Many modern editions (including, for example, the Oxford edition) instead render this line as: “Now is the wall down between the two neighbors.” In doing so, they are imitating a line Bottom has later in the scene, when he says, “No, I assure you, the wall is down that parted their fathers.” Is that right? I dunno. It certainly sounds more plausible to me than “mural”. On the other hand, it has a significant influence on Bottom’s line — so if it isn’t right, the impact is felt beyond this single line…”
From the STIFTUNG BERLINER MAUER website:
“…At the CSCE conference in Helsinki in 1975, the SED agreed in principle, albeit without wanting to admit it, to the rights of people to move freely and enjoy freedom of travel. Afterwards, more and more GDR citizens submitted applications to immigrate permanently to West Germany. An opposition movement also developed in the 1980s that expressed pointed criticism of the political and social conditions in the GDR. The general public, angered by environmental pollution and economic stagnation, turned away from the SED state. Similar developments were taking place in other Eastern Bloc countries, such as Poland, where the independent trade union Solidarność achieved national recognition in November 1980. After Mikhail Gorbachev became General Secretary of the Communist Party in the Soviet Union in 1985, the political situation in the Eastern Bloc slowly began to change. Gorbachev introduced internal political reforms to solve serious economic and social problems. In 1988 he abandoned the Brezhnev Doctrine, a central political principle of Soviet foreign policy that demanded limited sovereignty of the Warsaw Pact nations. This change allowed the Eastern Bloc states to set their own national policies. Hungary’s shift towards the West led it to demonstratively dismantle its border fence on May 2, 1989. The first hole was made in the “Iron Curtain.”

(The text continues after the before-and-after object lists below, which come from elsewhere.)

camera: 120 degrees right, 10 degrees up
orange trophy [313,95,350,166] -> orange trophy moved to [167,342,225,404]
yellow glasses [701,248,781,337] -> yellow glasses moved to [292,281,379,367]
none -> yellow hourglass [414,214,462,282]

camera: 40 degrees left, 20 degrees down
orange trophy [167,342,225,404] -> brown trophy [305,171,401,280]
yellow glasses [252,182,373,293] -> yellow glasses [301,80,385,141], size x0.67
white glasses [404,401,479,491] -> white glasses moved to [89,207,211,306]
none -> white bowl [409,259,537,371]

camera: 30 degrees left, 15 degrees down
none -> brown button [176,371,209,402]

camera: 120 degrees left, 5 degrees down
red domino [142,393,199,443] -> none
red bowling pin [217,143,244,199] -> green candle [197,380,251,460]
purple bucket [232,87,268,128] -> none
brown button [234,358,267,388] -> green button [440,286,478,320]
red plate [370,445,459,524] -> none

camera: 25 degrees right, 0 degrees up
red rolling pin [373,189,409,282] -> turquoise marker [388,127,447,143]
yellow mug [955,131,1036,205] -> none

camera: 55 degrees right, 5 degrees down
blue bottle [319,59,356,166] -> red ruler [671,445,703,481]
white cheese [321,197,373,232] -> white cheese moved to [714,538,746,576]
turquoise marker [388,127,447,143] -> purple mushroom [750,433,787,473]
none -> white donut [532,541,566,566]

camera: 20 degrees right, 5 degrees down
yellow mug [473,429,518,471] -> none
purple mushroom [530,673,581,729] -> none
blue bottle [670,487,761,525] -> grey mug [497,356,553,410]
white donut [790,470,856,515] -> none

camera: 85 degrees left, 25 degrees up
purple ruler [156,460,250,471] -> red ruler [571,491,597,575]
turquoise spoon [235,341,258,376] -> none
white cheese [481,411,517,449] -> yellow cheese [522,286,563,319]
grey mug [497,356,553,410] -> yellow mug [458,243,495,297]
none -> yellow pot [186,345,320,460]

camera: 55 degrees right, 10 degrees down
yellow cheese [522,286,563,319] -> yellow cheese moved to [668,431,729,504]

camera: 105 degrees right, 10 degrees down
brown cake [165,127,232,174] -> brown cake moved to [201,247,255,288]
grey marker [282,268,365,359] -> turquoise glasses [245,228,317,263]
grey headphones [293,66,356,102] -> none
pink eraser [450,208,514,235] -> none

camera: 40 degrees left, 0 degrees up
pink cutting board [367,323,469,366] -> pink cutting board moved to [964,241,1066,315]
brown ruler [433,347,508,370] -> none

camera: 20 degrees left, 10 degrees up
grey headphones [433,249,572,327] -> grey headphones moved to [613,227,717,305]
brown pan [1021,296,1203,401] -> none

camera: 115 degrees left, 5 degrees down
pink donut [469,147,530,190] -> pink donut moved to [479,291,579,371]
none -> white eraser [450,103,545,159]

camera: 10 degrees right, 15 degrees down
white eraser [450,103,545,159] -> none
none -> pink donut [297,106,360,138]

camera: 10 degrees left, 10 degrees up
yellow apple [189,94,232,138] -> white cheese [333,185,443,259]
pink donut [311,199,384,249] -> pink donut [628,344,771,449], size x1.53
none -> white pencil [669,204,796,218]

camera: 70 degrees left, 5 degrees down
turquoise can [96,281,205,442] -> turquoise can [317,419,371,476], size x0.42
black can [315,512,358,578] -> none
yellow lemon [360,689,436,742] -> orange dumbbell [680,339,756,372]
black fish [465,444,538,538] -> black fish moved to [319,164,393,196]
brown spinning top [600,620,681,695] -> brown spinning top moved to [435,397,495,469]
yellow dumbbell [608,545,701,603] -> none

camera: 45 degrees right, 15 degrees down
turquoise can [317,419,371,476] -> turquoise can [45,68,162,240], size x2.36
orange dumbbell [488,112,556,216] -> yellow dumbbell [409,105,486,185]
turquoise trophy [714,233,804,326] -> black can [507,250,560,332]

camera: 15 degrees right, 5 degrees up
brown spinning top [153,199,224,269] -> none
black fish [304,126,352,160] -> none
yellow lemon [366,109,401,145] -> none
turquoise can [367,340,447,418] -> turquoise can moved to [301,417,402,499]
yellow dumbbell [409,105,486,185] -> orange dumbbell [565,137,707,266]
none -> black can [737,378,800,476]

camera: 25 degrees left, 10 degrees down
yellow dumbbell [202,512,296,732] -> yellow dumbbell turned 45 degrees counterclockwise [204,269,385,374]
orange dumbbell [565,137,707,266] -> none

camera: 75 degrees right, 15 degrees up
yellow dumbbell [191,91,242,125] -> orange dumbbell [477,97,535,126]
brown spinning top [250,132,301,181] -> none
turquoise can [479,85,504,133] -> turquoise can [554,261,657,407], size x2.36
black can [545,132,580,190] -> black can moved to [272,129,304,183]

The SED was not interested in adopting the Soviet Union’s reform course in the GDR. But the country’s growing protest movement and the migration wave to the West in the late 1980s brought the dictatorship to an end in 1989. The SED had been compelled to make concessions, such as opening up travel to its citizens. When a new travel law was mistakenly announced on November 9, 1989, crowds rushed to the border, which was opened under the onslaught of so many people. The fall of the Wall led to the ultimate collapse of the GDR.
The demolition of the Wall began soon after the border opened. So-called “wall peckers” broke off pieces of concrete as souvenirs. New border crossings were created, leaving behind large gaps in the Wall. Border soldiers began dismantling the signal fence and other border obstacles. Both the GDR government and the border troops began thinking about ways of marketing the Wall. Pieces of the Wall were sold all over the world.
In June 1990 the systematic dismantling of the border grounds began at Ackerstrasse, between the districts of Wedding (West Berlin) and Mitte (former East Berlin), and was basically finished by the year’s end. The East Berlin magistrate placed the first sections of the Wall, including the section on Bernauer Strasse, under protection as a historical monument in 1990.”